Thursday, October 29, 2009

Sen. Hank Sanders: Senate Sketches #1168

  Sometimes we really want to do something but one little thing stands in our way. Sometimes we allow that small thing to stop us from doing the big thing we want to do. Sometimes we overcome that small thing to do the big thing and sometimes we don’t. I faced such a choice this week.

  The big thing was a special occasion. A friend and fellow struggler was being honored. It was important that I be there with her and her family and friends for this occasion. I really wanted to be there but one small thing stood in the way.

  First, let me fill you in on my friend and fellow struggler. She is a powerful woman: powerful of spirit; power of intellect; powerful of commitment. When she stands with you, she is a powerful ally. When she stands in opposition to you, she is a powerful foe. She is just a powerful woman.    
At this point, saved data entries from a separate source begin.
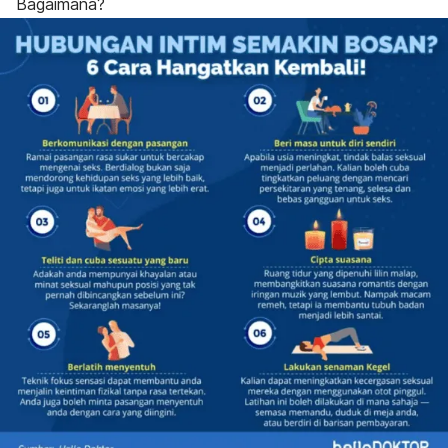
Bagaimana?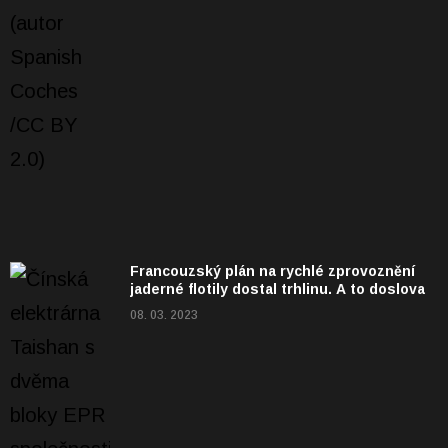
Francouzský plán na rychlé zprovoznění
jaderné flotily dostal trhlinu. A to doslova
08. 03. 2023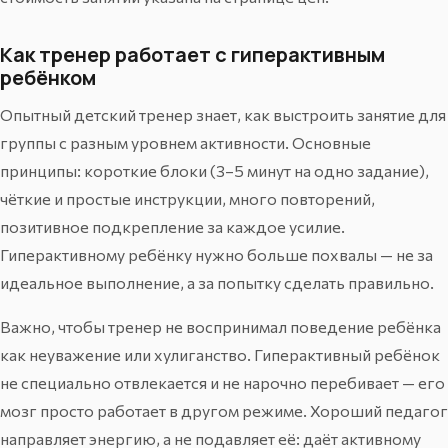
Как тренер работает с гиперактивным
ребёнком
Опытный детский тренер знает, как выстроить занятие для
группы с разным уровнем активности. Основные
принципы: короткие блоки (3–5 минут на одно задание),
чёткие и простые инструкции, много повторений,
позитивное подкрепление за каждое усилие.
Гиперактивному ребёнку нужно больше похвалы — не за
идеальное выполнение, а за попытку сделать правильно.
Важно, чтобы тренер не воспринимал поведение ребёнка
как неуважение или хулиганство. Гиперактивный ребёнок
не специально отвлекается и не нарочно перебивает — его
мозг просто работает в другом режиме. Хороший педагог
направляет энергию, а не подавляет её: даёт активному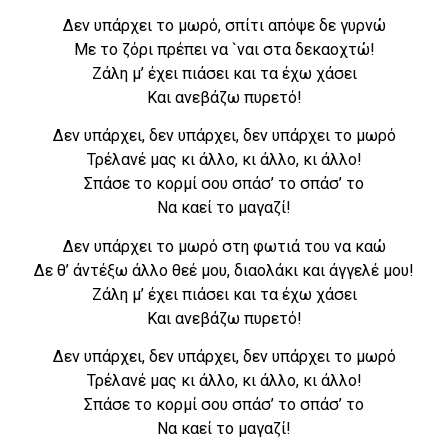
Δεν υπάρχει το μωρό, σπίτι απόψε δε γυρνώ
Με το ζόρι πρέπει να `ναι στα δεκαοχτώ!
Ζάλη μ’ έχει πιάσει και τα έχω χάσει
Και ανεβάζω πυρετό!
Δεν υπάρχει, δεν υπάρχει, δεν υπάρχει το μωρό
Τρέλανέ μας κι άλλο, κι άλλο, κι άλλο!
Σπάσε το κορμί σου σπάσ’ το σπάσ’ το
Να καεί το μαγαζί!
Δεν υπάρχει το μωρό στη φωτιά του να καώ
Δε θ’ άντέξω άλλο θεέ μου, διαολάκι και άγγελέ μου!
Ζάλη μ’ έχει πιάσει και τα έχω χάσει
Και ανεβάζω πυρετό!
Δεν υπάρχει, δεν υπάρχει, δεν υπάρχει το μωρό
Τρέλανέ μας κι άλλο, κι άλλο, κι άλλο!
Σπάσε το κορμί σου σπάσ’ το σπάσ’ το
Να καεί το μαγαζί!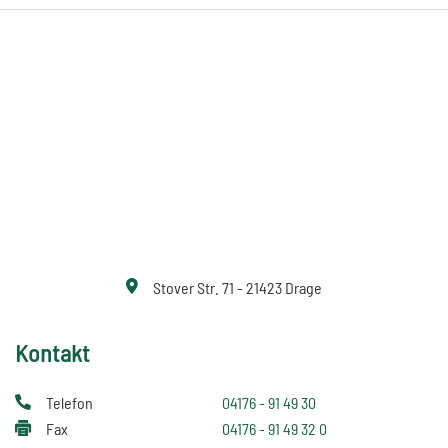
Stover Str. 71 - 21423 Drage
Kontakt
Telefon
04176 - 91 49 30
Fax
04176 - 91 49 32 0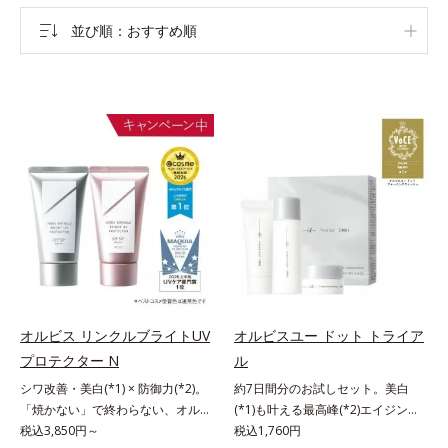
並び順
おすすめ順
オルビス リンクルブライトUV
オルビスユー ドット トライア
プロテクター N
ル
シワ改善・美白(*1) × 防御力(*2)。
約7日間分のお試しセット。美白
「焼かない」で終わらない、オルビ
(*1)も叶える最高峰(*2)エイジング
ス最高峰(*3)日焼け止め。シワ改
税込3,850円～
ケア(*3)。ハリも透明感(*4)も結果
税込1,760円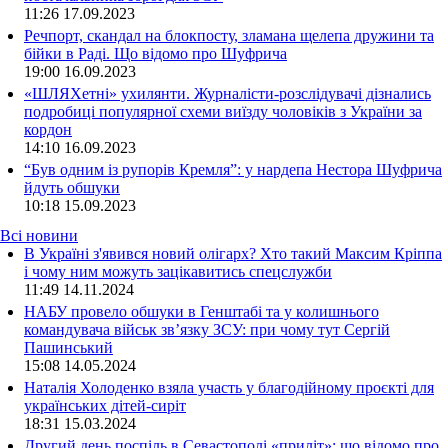
11:26
17.09.2023
Речпорт, скандал на блокпосту, зламана щелепа дружини та
бійки в Раді. Що відомо про Шуфрича
19:00
16.09.2023
«ШЛЯХетні» ухилянти. Журналісти-розслідувачі дізнались
подробиці популярної схеми виїзду чоловіків з України за
кордон
14:10
16.09.2023
“Був одним із рупорів Кремля”: у нардепа Нестора Шуфрича
йдуть обшуки
10:18
15.09.2023
Всі новини
В Україні з'явився новий олігарх? Хто такий Максим Кріппа
і чому ним можуть зацікавитись спецслужби
11:49 14.11.2024
НАБУ провело обшуки в Генштабі та у колишнього
командувача військ зв’язку ЗСУ: при чому тут Сергій
Пашинський
15:08 14.05.2024
Наталія Холоденко взяла участь у благодійному проєкті для
українських дітей-сиріт
18:31 15.03.2024
Другий день поспіль в Севастополі «приліт»: що відомо про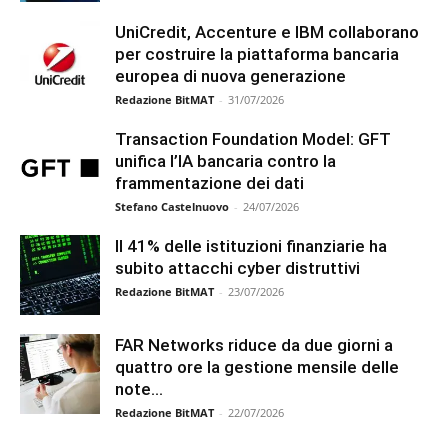
UniCredit, Accenture e IBM collaborano
per costruire la piattaforma bancaria
europea di nuova generazione
Redazione BitMAT
-
31/07/2026
Transaction Foundation Model: GFT
unifica l’IA bancaria contro la
frammentazione dei dati
Stefano Castelnuovo
-
24/07/2026
Il 41% delle istituzioni finanziarie ha
subito attacchi cyber distruttivi
Redazione BitMAT
-
23/07/2026
FAR Networks riduce da due giorni a
quattro ore la gestione mensile delle
note...
Redazione BitMAT
-
22/07/2026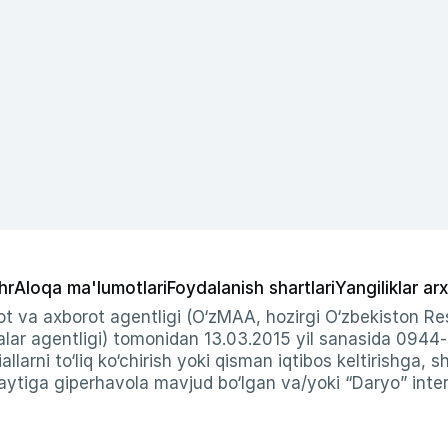
hr
Aloqa ma'lumotlari
Foydalanish shartlari
Yangiliklar arx
t va axborot agentligi (O‘zMAA, hozirgi O‘zbekiston Res
ar agentligi) tomonidan 13.03.2015 yil sanasida 0944
allarni to‘liq ko‘chirish yoki qisman iqtibos keltirishga, 
ytiga giperhavola mavjud bo‘lgan va/yoki “Daryo” intern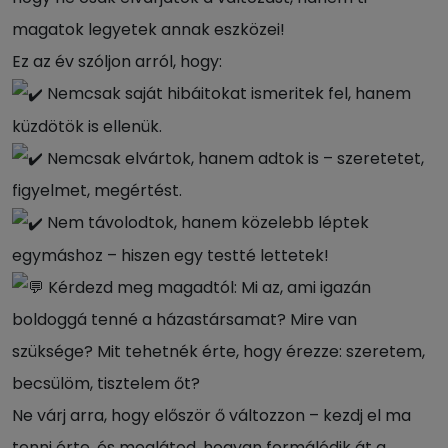
magatok legyetek annak eszközei!
Ez az év szóljon arról, hogy:
Nemcsak saját hibáitokat ismeritek fel, hanem
küzdötök is ellenük.
Nemcsak elvártok, hanem adtok is – szeretetet,
figyelmet, megértést.
Nem távolodtok, hanem közelebb léptek
egymáshoz – hiszen egy testté lettetek!
Kérdezd meg magadtól: Mi az, ami igazán
boldoggá tenné a házastársamat? Mire van
szüksége? Mit tehetnék érte, hogy érezze: szeretem,
becsülöm, tisztelem őt?
Ne várj arra, hogy először ő változzon – kezdj el ma
tenni érte, és meglátod, hogyan formálódik át a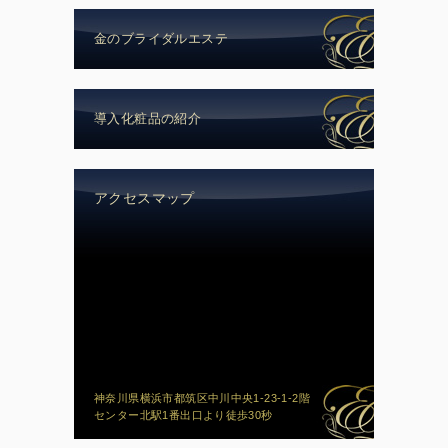
金のブライダルエステ
導入化粧品の紹介
アクセスマップ
神奈川県横浜市都筑区中川中央1-23-1-2階
センター北駅1番出口より徒歩30秒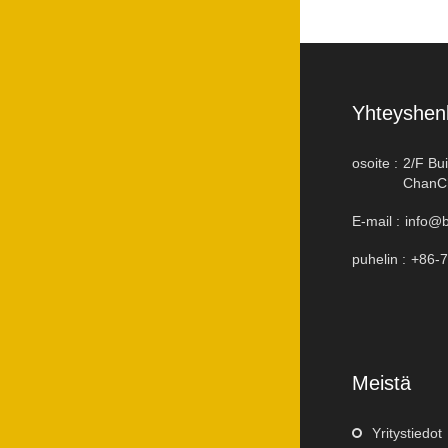
Yhteyshenk
osoite :
2/F Bu
ChanCh
E-mail :
info@b
puhelin :
+86-
Meistä
Yritystiedot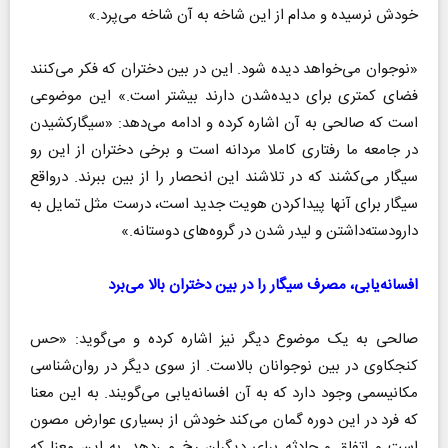
خودش نرسیده و مدام از این شاخه به آن شاخه می‌پرد.»
«نوجوان می‌خواهد دیده شود. این در بین دختران که فکر می‌کنند
فضای کمتری برای دیده‌شدن دارند بیشتر است.» این موضوعی
است که صالحی به آن اشاره کرده و ادامه می‌دهد: «سیگارکشیدن
در جامعه ما رفتاری کاملا مردانه است و برخی دختران از این رو
سیگار می‌کشند که در تلاشند این انحصار را از بین ببرند. درواقع
سیگار برای آنها پیداکردن هویت جدید است، درست مثل تمایل به
دارودسته‌داشتن و لیدر شدن در گروه‌های دوستانه.»
افسانه‌یابی، مصرف سیگار را در بین دختران بالا می‌برد
صالحی به یک موضوع دیگر نیز اشاره کرده و می‌گوید: «حس
کنجکاوی در بین نوجوانان بالاست. از سوی دیگر در روان‌شناسی
مکانیسمی وجود دارد که به آن افسانه‌یابی می‌گویند. به این معنا
که فرد در این دوره گمان می‌کند خودش از بسیاری عوارض مصون
است و اتفاق و حادثه برای دیگران رخ می‌دهد. به این معنا که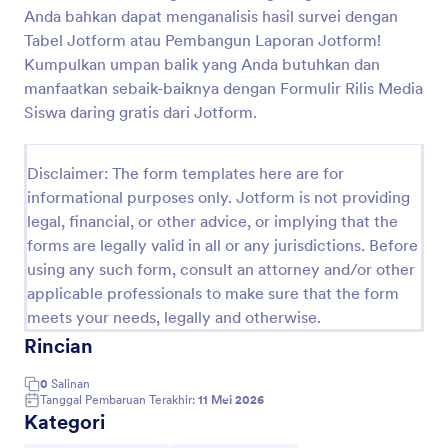
Anda bahkan dapat menganalisis hasil survei dengan
Formulir Ppdb Sma Negeri 1 Bojong
Tabel Jotform atau Pembangun Laporan Jotform!
A Formulir Ppdb Sma Negeri 1 Bojong adalah
Kumpulkan umpan balik yang Anda butuhkan dan
template formulir yang dirancang untuk proses
manfaatkan sebaik-baiknya dengan Formulir Rilis Media
pendaftaran siswa di SMA Negeri 1 Bojong. Mudah
Siswa daring gratis dari Jotform.
diisi dan membantu mengatasi masalah
Go to Category:
Formulir Pendidikan
pengumpulan informasi dengan cepat dan efisien.
Disclaimer: The form templates here are for
informational purposes only. Jotform is not providing
Pakai Template
legal, financial, or other advice, or implying that the
forms are legally valid in all or any jurisdictions. Before
Pratinjau
using any such form, consult an attorney and/or other
applicable professionals to make sure that the form
meets your needs, legally and otherwise.
Rincian
0
Salinan
Tanggal Pembaruan Terakhir:
11 Mei 2026
Kategori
  My friend and fellow struggler is a co-founder of Alabama New South Coalition. She has been a leader of this organization down through the years, serving as president, chair of the board, and in other capacities. She prefers to lead from behind the scenes, but she is an excellent leader from the front. But leadership in New South was not why she was being honored. It did, however, contribute to our being fellow strugglers.

  My friend and fellow struggler is or has been a professional, a teacher, a university dean, a business woman. She is also a mother, a wife, and a child of God. She is powerful in each role.

  Before I tell you the name of this powerful woman, let me tell you about the special occasion. She was being inducted into the Alabama Nursing Hall of Fame.

  My friend and fellow struggler graduated from Tuskegee University with a degree in nursing. She served as nurse and a nursing instructor, eventually obtained her doctorate,  and became the first African American dean of nursing at a predominantly white university in Alabama, Jacksonville State.

  After my friend retired as dean of nursing, she became an entrepreneur. Her businesses included the following: Enrestoration, Inc., which provides support to those with intellectual disabilities; the Bethesda Life Center, which provides primary health care; and the Excel Institute, which provides education opportunities from pre-kindergarten to 12th grade. Every business is community focused and service oriented.

  Now, let me tell you what almost made me miss this very special occasion. It is a small thing, but it affected me in a big way. The induction was a formal occasion: Men had to wear a tuxedo. That was a real problem for me. I avoid tuxedos like the plague. Therefore, I avoid such formal occasions. And this truly was a formal occasion.

  The event was at the North River Yacht Club near Tuscaloosa. I called Judge John England who had arranged for me to attend the induction. I wanted to know if I could wear a dark suit instead of a tuxedo. He checked and informed me that, “Black tie means black tie!” I struggled, allowing this small thing to challenge my going.

  I was hoping I could not get a tuxedo in Selma but the owner of Hill’s Formal Wear said to come on down. I then hoped he would not have one big enough but he had plenty my size. I wanted to do the right thing but I did not want to wear a tux. The only exceptions for me have been weddings in which I was a best man. I attended the induction ceremony.

  At the induction ceremony, my friend and fellow struggler did not share her journey as did other inductees. Instead, she challenged us saying, “I want you to know that this induction is not an exit from the road of challenge for me. It’s just a re-fueling stop.” She told us that we could achieve anything we put our minds to. She challenged us with words from Plato, Dr. Martin Luther King, Jr., Milton, Emerson, and others. She made it clear that she was still on the road of life, meeting new challenges. She asked that we join her, putting our minds to the task, meeting the challenges.

  I was so glad I was there for my friend and fellow struggler, Dr. Roberta Watts of Gadsden, Ala. She said it meant the world to her that I had come. I am so glad my prejudice against tuxedos did not prevent me from joining her and her family and friends for this “re-fueling stop.” I am so glad Dr. Watts is still on this road of challenge, continuing to be a fellow struggler as well as a friend. Incidentally, there were other men at the ceremony in plain dark suits.

EPILOGUE – Prejudices are powerful. So are strong preferences. They override our needs, our common sense, our self interest, and the best interests of those we love. We must challenge our prejudices and our preferences at every turn. The reward will be great.